### GOAL OF THE EXERCISE
This calls for a verbatim copy of all the data, with no images carried over.

### THE DATA
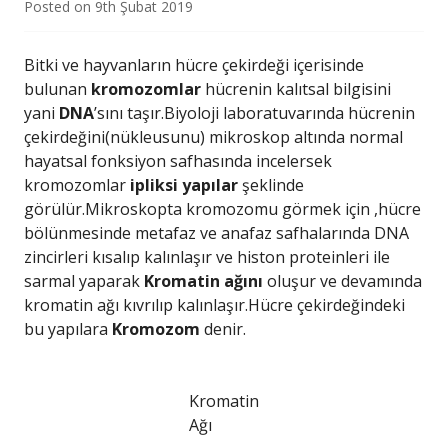
Posted on
9th Şubat 2019
Bitki ve hayvanların hücre çekirdeği içerisinde
bulunan
kromozomlar
hücrenin kalıtsal bilgisini
yani
DNA
’sını taşır.Biyoloji laboratuvarında hücrenin
çekirdeğini(nükleusunu) mikroskop altında normal
hayatsal fonksiyon safhasında incelersek
kromozomlar
ipliksi yapılar
şeklinde
görülür.Mikroskopta kromozomu görmek için ,hücre
bölünmesinde metafaz ve anafaz safhalarında DNA
zincirleri kısalıp kalınlaşır ve histon proteinleri ile
sarmal yaparak
Kromatin ağını
oluşur ve devamında
kromatin ağı kıvrılıp kalınlaşır.Hücre çekirdeğindeki
bu yapılara
Kromozom
denir.
Kromatin
Ağı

### RESPONSE
Posted on
9th Şubat 2019
Bitki ve hayvanların hücre çekirdeği içerisinde
bulunan
kromozomlar
hücrenin kalıtsal bilgisini
yani
DNA
’sını taşır.Biyoloji laboratuvarında hücrenin
çekirdeğini(nükleusunu) mikroskop altında normal
hayatsal fonksiyon safhasında incelersek
kromozomlar
ipliksi yapılar
şeklinde
görülür.Mikroskopta kromozomu görmek için ,hücre
bölünmesinde metafaz ve anafaz safhalarında DNA
zincirleri kısalıp kalınlaşır ve histon proteinleri ile
sarmal yaparak
Kromatin ağını
oluşur ve devamında
kromatin ağı kıvrılıp kalınlaşır.Hücre çekirdeğindeki
bu yapılara
Kromozom
denir.
Kromatin
Ağı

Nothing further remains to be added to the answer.